FESTIVAL KAMPUNG CINANGKA JILID II
Gelaran Festival Kampung Cinangka Jilid II di wilayah Kelurahan Cinangka, Kecamatan Sawangan, sukses digelar untuk kedua kalinya. Festival Kampung Cinangka yang kental dengan budaya Betawi tersebut mendapat apresiasi dari masyarakat tak terkecuali Walikota Depok, Mohammad Idris.itu dibuktikan dengan Kehadirannya dalam Pembukaan acara Festival kampung Cinangka dengan didampingi Kepala Dinas Perhubungan Kota Depok Dadang Wihana dan Kepala Badan Kepegawaian dan Sumber Daya Manusia Kota Depok H. Sopian Suri Beserta Camat dan Lurah Se Kecamatan Sawangan (4/5/2018).
“Kami mengembangkan budaya ini sesuai dengan potensi lokal di wilayah, sehingga potensi di masing-masing wilayah sangat berbeda. Di Cinangka memang khas Betawi nya sangat kental sekali,” ujar Wali Kota Depok, Dari itu, sambungnya, ketika dikembangkan budaya lokal di Cinangka sangat tepat. Tak hanya kebudayaan Betawi, namun makanan khas Betawi pun ada dalam festival tahunan tersebut.
“Ini bisa diperkuat bahkan dijadikan ikon Depok, segala jenis budaya dan kuliner Betawi ada di acara tersebut,” paparnya.
Plt Lurah Cinangka, Rizal Farhan mengatakan Festival Cinangka Jilid 2 dilaksanakan dalam rangka memeriahkan HUT ke 19 Kota Depok.

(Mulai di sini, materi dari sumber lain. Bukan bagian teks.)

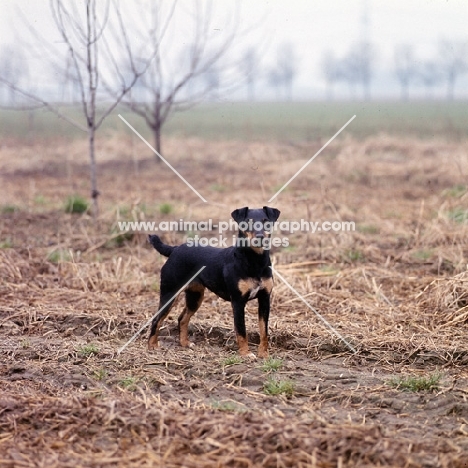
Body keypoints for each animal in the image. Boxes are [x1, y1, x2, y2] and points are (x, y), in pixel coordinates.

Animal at [148, 206, 280, 358]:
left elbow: (264, 331)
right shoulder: (238, 302)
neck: (255, 261)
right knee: (156, 319)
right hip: (170, 293)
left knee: (182, 319)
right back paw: (152, 346)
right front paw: (246, 354)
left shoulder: (265, 299)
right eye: (248, 222)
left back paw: (185, 343)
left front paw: (263, 354)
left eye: (266, 221)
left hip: (195, 296)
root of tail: (174, 249)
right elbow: (241, 330)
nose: (260, 237)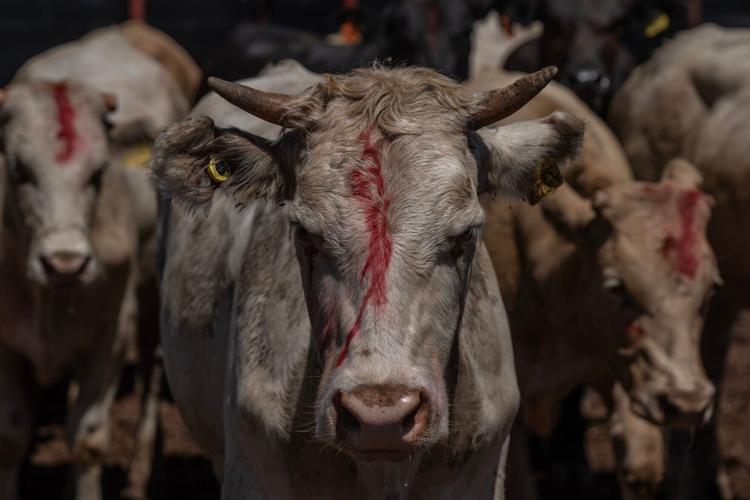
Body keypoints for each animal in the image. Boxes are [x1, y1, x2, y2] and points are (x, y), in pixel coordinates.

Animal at [0, 25, 192, 499]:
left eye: (100, 170)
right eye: (18, 169)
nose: (65, 264)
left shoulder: (111, 333)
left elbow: (87, 438)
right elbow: (11, 436)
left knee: (149, 376)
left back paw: (145, 472)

Kegiatan itu merupakan persembahan masyarakat Cinangka untuk Kota Depok tercinta.
“Kegiatan ini kami laksanakan dengan keguyuban masyarakat secara swadaya, saling bekerjasama dan berkolaborasi. Dengan istilah sekarang konsepnya colaborasi culture and culiner,” tandasnya.
Ia menambahkan, tema yang diangkat adalah Depok cerdas dan berbudaya. Di mana kearifan lokal budaya-budaya asli tradisi lokal yang diangkat seperti Palang Pintu, Pencak Silat, Gambang Kromong dan Tanjidor.
Kegiatan tersebut juga disesuaikan dengan kegiatan mainan-mainan tradisional jaman old seperti Yeye, Geprak, Dampu dan Angkrak.
“Ini sebagai bentuk mendukung program Kota Depok sebagai kota ramah anak. Kami juga tampilkan story telling bersama Ka Resha dan Bunda Elly dengan kampanye stop kekerasan kepada anak. Disambung dengan lomba mengaduk Uli dan menganam Ketupat dengan berpakaian ibu-ibu zaman old,” ungkapnya.
Acara yang digelar selama Tiga hari yang di mulai dari Jum’at malam sampai dengan Minggu Sore (4 S/d 6 Mei 2018) tersebut dipadati pengunjung baik warga sekitar Cinangka dan luar Depok. kegiatan tersebut Menjadi Kegiatan rutin Masyarakat Cinangka setiap tahunnya.